Though the movie doesn’t make this explicit there’s a uniform story that all these kids have. One parent is invariably gone, either working too much or out of their lives completely. The remaining one is often well-meaning but unengaged. Nicki and Sam, who aren’t blood relatives but are both raised by Nicki’s mother (Leslie Mann), are schooled at home by the teachings of The Secret. The mother assigns vision boards and daily affirmations but misses the copious signs that her wards are doing drugs and sleeping with older men, often in her own house. Where do these parents think the clothes come from? The jewelry? There’s a shot in the middle of the movie that is a masterstroke of economical storytelling and composition. Chloe sits in the middle of the frame at the kitchen island. She is engrossed with her phone. In the background is a definitive second wife making breakfast, next to her a Latina housemaid. This is such a nice house, a house of means and wealth—why on earth would any residence of this mansion need to steal anything? “Do you want beets?” asks Stepmom. “Ugh, no,” responds Chloe, never breaking her gaze with her phone. Behind her, her father sits at the table, as mesmerized by his paper as Chloe is with her phone. Two pristine white dogs sit attentively beneath him.

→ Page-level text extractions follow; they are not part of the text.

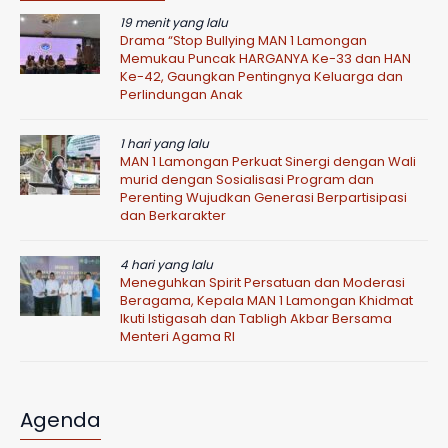
19 menit yang lalu
Drama “Stop Bullying MAN 1 Lamongan
Memukau Puncak HARGANYA Ke-33 dan HAN
Ke-42, Gaungkan Pentingnya Keluarga dan
Perlindungan Anak
1 hari yang lalu
MAN 1 Lamongan Perkuat Sinergi dengan Wali
murid dengan Sosialisasi Program dan
Perenting Wujudkan Generasi Berpartisipasi
dan Berkarakter
4 hari yang lalu
Meneguhkan Spirit Persatuan dan Moderasi
Beragama, Kepala MAN 1 Lamongan Khidmat
Ikuti Istigasah dan Tabligh Akbar Bersama
Menteri Agama RI
Agenda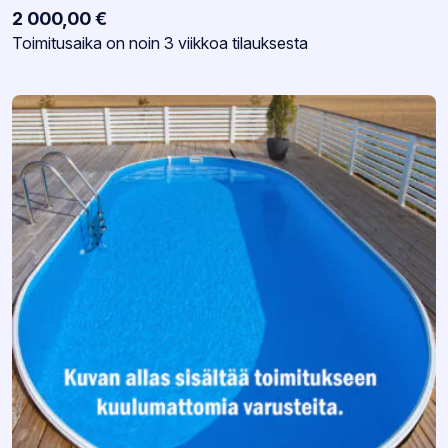
2 000,00
€
Varastotilanne:
Toimitusaika on noin 3 viikkoa tilauksesta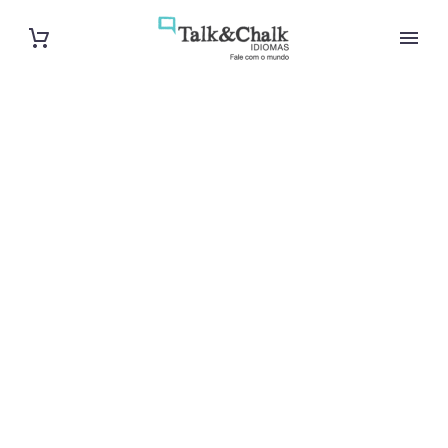
Cours
particuliers de
chinois à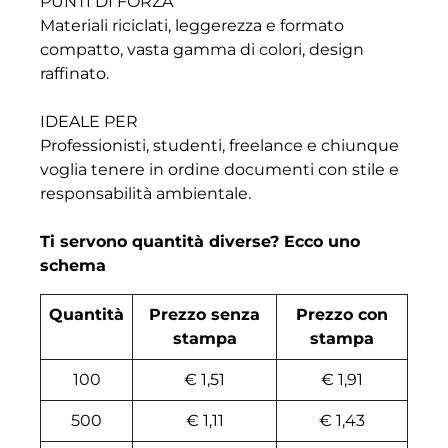
PUNTI DI FORZA
Materiali riciclati, leggerezza e formato
compatto, vasta gamma di colori, design
raffinato.
IDEALE PER
Professionisti, studenti, freelance e chiunque
voglia tenere in ordine documenti con stile e
responsabilità ambientale.
Ti servono quantità diverse? Ecco uno
schema
Quantità
Prezzo senza
Prezzo con
stampa
stampa
100
€ 1,51
€ 1,91
500
€ 1,11
€ 1,43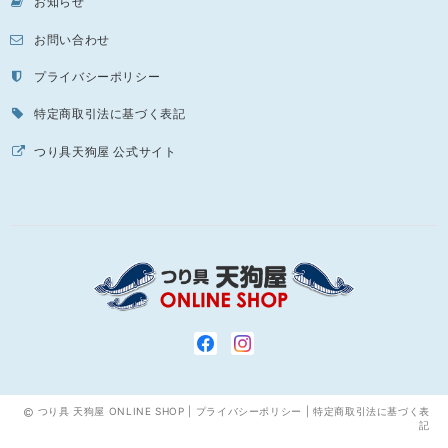
お知らせ
お問い合わせ
プライバシーポリシー
特定商取引法に基づく表記
つり具天狗屋 公式サイト
つり具 天狗屋 ONLINE SHOP |
プライバシーポリシー
|
特定商取引法に基づく表
記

This is the subtle way in which Coppola insists on what a tragedy this is: not that the crimes are necessarily heinous (the group returns a half-dozen times to Paris Hilton’s house taking thousands of dollars’ worth of items but apparently Hilton didn’t notice she’d been burgled until the fourth or fifth robbery) but that they were done not out of necessity, or desperation, but out of boredom or the tiniest of inciting desire. These are shallow people, dumb people, people who count their worth by their Facebook requests. How do people get this way? Coppola seems to be asking.
Coppola’s camera, which captures so much, is equaled by her script, which is a study in sophisticated stupidity. Screenwriting is less about flowery, interesting language and more about how specific people communicate, and Coppola does a wonderful job of letting us know just who these people are. Nicki, played with hilarious brilliance by Watson, says, “Oh, my God” at the beginning of every sentence as if it’s a placeholder to give her time to figure out what she wants to say. She should take more time. Like most of the people in this movie, she rarely says anything interesting or worthwhile, and yet each phrase is load-bearing because it reveals how uninterested in intelligence or curiosity these people are. During a post-arrest interview, Nikki’s lawyer implores her not to answer a question, but she turns him down. “I have, like, a good statement to say about this,” she says. The statement: “I think this situation was attracted into my life as, like, a huge learning lesson for me to grow and expand as a spiritual human being.” There you go.
More than anything, this is a movie that gets at what makes movies the most empathetic art form. There’s no doubt a filmmaker could idolize these people, but watch the corners of the frame, listen to what the characters are saying (or how they say nothing at all). This is a sad movie that does something that the real-life Bling Ring never did: It thinks about the feelings of others, and it’s concerned with how we treat each other and the consequences of our actions.